**DATA FOR THE TASK:**
════════════════════
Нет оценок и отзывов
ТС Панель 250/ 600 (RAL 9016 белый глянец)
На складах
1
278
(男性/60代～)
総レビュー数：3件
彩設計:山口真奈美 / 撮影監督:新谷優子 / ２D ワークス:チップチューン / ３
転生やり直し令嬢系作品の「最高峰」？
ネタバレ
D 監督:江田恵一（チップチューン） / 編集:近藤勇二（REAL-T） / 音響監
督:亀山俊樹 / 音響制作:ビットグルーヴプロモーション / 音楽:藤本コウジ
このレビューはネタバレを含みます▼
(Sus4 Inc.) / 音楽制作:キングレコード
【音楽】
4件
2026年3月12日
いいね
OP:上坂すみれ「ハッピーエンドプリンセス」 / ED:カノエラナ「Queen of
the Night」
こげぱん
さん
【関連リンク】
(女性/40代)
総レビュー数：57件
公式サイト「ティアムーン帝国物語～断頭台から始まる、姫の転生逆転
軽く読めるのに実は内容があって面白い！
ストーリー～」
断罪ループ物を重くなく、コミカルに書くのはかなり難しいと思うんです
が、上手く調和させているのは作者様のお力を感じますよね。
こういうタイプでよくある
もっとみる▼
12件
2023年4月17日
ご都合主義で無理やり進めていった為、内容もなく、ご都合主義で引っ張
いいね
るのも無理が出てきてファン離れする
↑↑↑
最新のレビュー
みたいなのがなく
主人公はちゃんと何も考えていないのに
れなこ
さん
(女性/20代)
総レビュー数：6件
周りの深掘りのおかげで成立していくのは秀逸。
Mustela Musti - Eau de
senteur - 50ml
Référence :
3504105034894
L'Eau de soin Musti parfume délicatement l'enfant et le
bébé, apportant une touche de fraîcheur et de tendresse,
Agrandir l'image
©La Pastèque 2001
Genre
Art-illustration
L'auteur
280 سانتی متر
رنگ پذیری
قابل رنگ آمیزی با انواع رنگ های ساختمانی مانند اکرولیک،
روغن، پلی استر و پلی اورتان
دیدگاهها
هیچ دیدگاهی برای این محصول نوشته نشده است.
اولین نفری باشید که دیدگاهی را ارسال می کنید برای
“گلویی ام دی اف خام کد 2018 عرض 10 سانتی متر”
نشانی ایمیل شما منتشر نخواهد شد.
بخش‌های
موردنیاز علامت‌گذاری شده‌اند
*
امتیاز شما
════════════════════
**PROBLEM DESCRIPTION:**
Write out all of the lines above, word for word and in the same order.

**RESULT OF THIS EXERCISE:**
Нет оценок и отзывов
ТС Панель 250/ 600 (RAL 9016 белый глянец)
На складах
1
278
(男性/60代～)
総レビュー数：3件
彩設計:山口真奈美 / 撮影監督:新谷優子 / ２D ワークス:チップチューン / ３
転生やり直し令嬢系作品の「最高峰」？
ネタバレ
D 監督:江田恵一（チップチューン） / 編集:近藤勇二（REAL-T） / 音響監
督:亀山俊樹 / 音響制作:ビットグルーヴプロモーション / 音楽:藤本コウジ
このレビューはネタバレを含みます▼
(Sus4 Inc.) / 音楽制作:キングレコード
【音楽】
4件
2026年3月12日
いいね
OP:上坂すみれ「ハッピーエンドプリンセス」 / ED:カノエラナ「Queen of
the Night」
こげぱん
さん
【関連リンク】
(女性/40代)
総レビュー数：57件
公式サイト「ティアムーン帝国物語～断頭台から始まる、姫の転生逆転
軽く読めるのに実は内容があって面白い！
ストーリー～」
断罪ループ物を重くなく、コミカルに書くのはかなり難しいと思うんです
が、上手く調和させているのは作者様のお力を感じますよね。
こういうタイプでよくある
もっとみる▼
12件
2023年4月17日
ご都合主義で無理やり進めていった為、内容もなく、ご都合主義で引っ張
いいね
るのも無理が出てきてファン離れする
↑↑↑
最新のレビュー
みたいなのがなく
主人公はちゃんと何も考えていないのに
れなこ
さん
(女性/20代)
総レビュー数：6件
周りの深掘りのおかげで成立していくのは秀逸。
Mustela Musti - Eau de
senteur - 50ml
Référence :
3504105034894
L'Eau de soin Musti parfume délicatement l'enfant et le
bébé, apportant une touche de fraîcheur et de tendresse,
Agrandir l'image
©La Pastèque 2001
Genre
Art-illustration
L'auteur
280 سانتی متر
رنگ پذیری
قابل رنگ آمیزی با انواع رنگ های ساختمانی مانند اکرولیک،
روغن، پلی استر و پلی اورتان
دیدگاهها
هیچ دیدگاهی برای این محصول نوشته نشده است.
اولین نفری باشید که دیدگاهی را ارسال می کنید برای
“گلویی ام دی اف خام کد 2018 عرض 10 سانتی متر”
نشانی ایمیل شما منتشر نخواهد شد.
بخش‌های
موردنیاز علامت‌گذاری شده‌اند
*
امتیاز شما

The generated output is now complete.